Orang Gila      : Ketiga, ketika kamu berinteraksi dengan sesama manusia. Kamu tentu akan bermanis mulut. Kalau kamu dalam pergaulan, kamu angkuh dalam berbahasa. Gawat...(menggerakkan telunjuk dan jari tengahnya seperti menggunting kertas.)
Orang Pesong : Ah, kamu ini yang gawat. Sinting. Argumentasimu itu adalah kata-kata bersayap.
Orang Gila      : Itu dia. Kata-kata bersayap...Kata-kata bersayap yang diucapkan olehmu itu adalah contoh sastra sebagai politik bahasa dan bahasa politik.
Orang Pesong  : Apakah kamu mengetahui makna kata labirin dan sastra?
Orang Gila      : Ah, itu mudah. Aku hanya perlu membuka kamus bahasa dan kamus istilah saja. Sebuah makna sejati dari sebuah kata mesti bersumber asal kelahiran kata itu sebelum makna kata tersebut disepakati. Kata X bertanya pada kata Y, “Darimanakan engkau berasal kata wahai kata Y”. Lalu Y menjawab, “Entahlah. Aku ini hanya kata serapan. Aku dari diserap dari kosakata Z, kosakata Z diserap dari kosakata A,               kosakata A diserap dari kosakata B, kosakata B diserap dari kosakata C, kosakata C diserap dari kosakata D, dan seterusnya.”
Orang Pesong  : Kamu memang gila...
Orang Gila      : Gilagilagilagilagila...lagi lagi lagi...Ini bisa menjadi puisi.

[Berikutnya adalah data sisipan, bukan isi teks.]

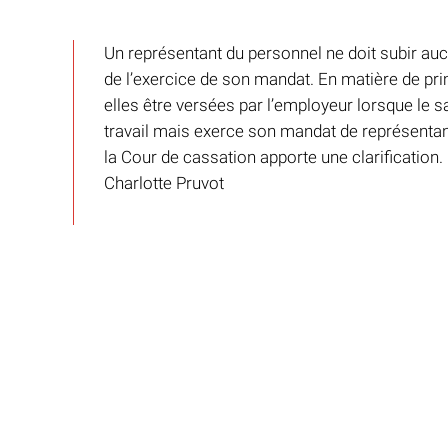
Un représentant du personnel ne doit subir auc
de l’exercice de son mandat. En matière de prim
elles être versées par l’employeur lorsque le 
travail mais exerce son mandat de représentan
la Cour de cassation apporte une clarification
Charlotte Pruvot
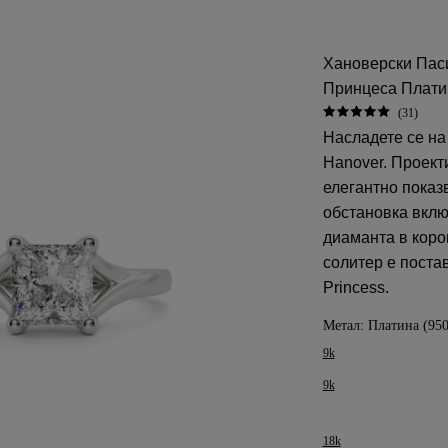
Хановерски Пас
Принцеса Плати
(31)
Насладете се на
Hanover. Проект
елегантно показ
обстановка вклю
диаманта в коро
солитер е поста
Princess.
Метал:
Платина (950
9k
9k
18k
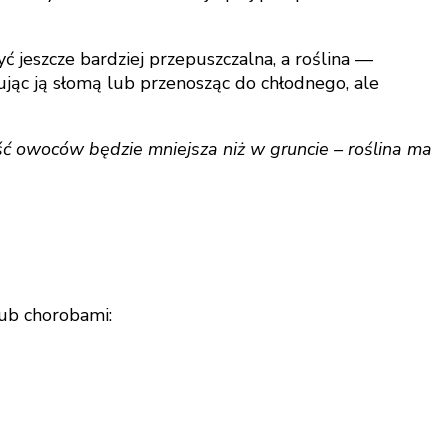
 jeszcze bardziej przepuszczalna, a roślina —
jąc ją słomą lub przenosząc do chłodnego, ale
ość owoców będzie mniejsza niż w gruncie – roślina ma
lub chorobami:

Orang Pesong : Tadi kamu mengatakan tentang kemerdekaan. Tahu apa kamu tentang kemerdekaan?
Orang Gila      : Kemerdekaan? Kemerdekaan adalah tidak membuat yang ada dalam dan di luar dirimu sendiri menjadi tidak merdeka. Suatu kemerdekaan tidak mesti membuat hilangnya kemerdekaan yang lain.
Orang Pesong  : Jemu ah...Kamu ini memang....(telunjuknya miring di kening.)
Orang Gila      : Aku juga jemu. Aku jenuh menonton televisi di RUHANTAL ini. Bagaimana kalau kita usulkan kepada pengurusnya agar mengundang penari-penari, penyair-penyair, dan penyanyi-penyanyi menghibur kita yang sedang bosan ini.
Orang Pesong  : Ah, boleh juga usulanmu itu.
Orang Gila      : Ada tidak ya penyair gila yang mau menghibur orang-orang seperti kita ini?
Orang Pesong  : Entahlah. Ini untukmu. (memberikan sebuah buku)
Orang Gila      : Terima kasih. (membuka halaman demi halaman)
Orang Pesong : Semoga kamu berminat untuk menulis dan menerbitkan buku mesti tulisan-tulisanmu dianggap sebagai coret.
Orang Gila      : Moga-moga...Semoga kita selalu sehat walafiat dan waras selamanya.

Di luar Rumah Penyembuhan Sakit Mental, asap semakin menjadi-jadi. Itu telah terjadi berulang-ulang. Entahlah.